- **DESCRIPTION OF THE TASK**
All records below are to be repeated precisely, with nothing added.

== == ==

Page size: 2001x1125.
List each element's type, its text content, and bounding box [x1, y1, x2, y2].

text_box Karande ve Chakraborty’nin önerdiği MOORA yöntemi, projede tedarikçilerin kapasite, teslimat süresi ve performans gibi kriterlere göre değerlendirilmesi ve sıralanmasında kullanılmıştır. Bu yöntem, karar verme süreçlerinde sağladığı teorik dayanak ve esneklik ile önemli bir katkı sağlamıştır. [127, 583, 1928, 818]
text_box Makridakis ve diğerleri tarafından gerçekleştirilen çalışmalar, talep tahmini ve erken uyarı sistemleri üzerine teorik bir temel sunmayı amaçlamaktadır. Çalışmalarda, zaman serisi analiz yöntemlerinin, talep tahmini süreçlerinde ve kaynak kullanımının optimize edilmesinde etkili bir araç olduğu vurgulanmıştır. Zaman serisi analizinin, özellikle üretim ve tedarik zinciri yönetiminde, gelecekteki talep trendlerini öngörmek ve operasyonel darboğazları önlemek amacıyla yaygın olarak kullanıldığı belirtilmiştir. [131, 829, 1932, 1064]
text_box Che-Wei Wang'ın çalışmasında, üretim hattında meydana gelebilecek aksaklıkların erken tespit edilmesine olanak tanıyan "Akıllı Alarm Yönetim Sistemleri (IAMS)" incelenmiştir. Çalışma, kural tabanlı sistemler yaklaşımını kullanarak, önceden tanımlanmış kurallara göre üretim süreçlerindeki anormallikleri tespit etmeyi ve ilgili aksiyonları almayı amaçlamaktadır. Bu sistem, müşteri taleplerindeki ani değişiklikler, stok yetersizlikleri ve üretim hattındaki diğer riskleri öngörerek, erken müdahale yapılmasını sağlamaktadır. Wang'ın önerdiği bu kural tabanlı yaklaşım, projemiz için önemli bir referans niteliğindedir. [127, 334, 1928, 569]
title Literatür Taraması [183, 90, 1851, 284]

== == ==

- **RESPONSE BOX**
Page size: 2001x1125.
List each element's type, its text content, and bounding box [x1, y1, x2, y2].

text_box Karande ve Chakraborty’nin önerdiği MOORA yöntemi, projede tedarikçilerin kapasite, teslimat süresi ve performans gibi kriterlere göre değerlendirilmesi ve sıralanmasında kullanılmıştır. Bu yöntem, karar verme süreçlerinde sağladığı teorik dayanak ve esneklik ile önemli bir katkı sağlamıştır. [127, 583, 1928, 818]
text_box Makridakis ve diğerleri tarafından gerçekleştirilen çalışmalar, talep tahmini ve erken uyarı sistemleri üzerine teorik bir temel sunmayı amaçlamaktadır. Çalışmalarda, zaman serisi analiz yöntemlerinin, talep tahmini süreçlerinde ve kaynak kullanımının optimize edilmesinde etkili bir araç olduğu vurgulanmıştır. Zaman serisi analizinin, özellikle üretim ve tedarik zinciri yönetiminde, gelecekteki talep trendlerini öngörmek ve operasyonel darboğazları önlemek amacıyla yaygın olarak kullanıldığı belirtilmiştir. [131, 829, 1932, 1064]
text_box Che-Wei Wang'ın çalışmasında, üretim hattında meydana gelebilecek aksaklıkların erken tespit edilmesine olanak tanıyan "Akıllı Alarm Yönetim Sistemleri (IAMS)" incelenmiştir. Çalışma, kural tabanlı sistemler yaklaşımını kullanarak, önceden tanımlanmış kurallara göre üretim süreçlerindeki anormallikleri tespit etmeyi ve ilgili aksiyonları almayı amaçlamaktadır. Bu sistem, müşteri taleplerindeki ani değişiklikler, stok yetersizlikleri ve üretim hattındaki diğer riskleri öngörerek, erken müdahale yapılmasını sağlamaktadır. Wang'ın önerdiği bu kural tabanlı yaklaşım, projemiz için önemli bir referans niteliğindedir. [127, 334, 1928, 569]
title Literatür Taraması [183, 90, 1851, 284]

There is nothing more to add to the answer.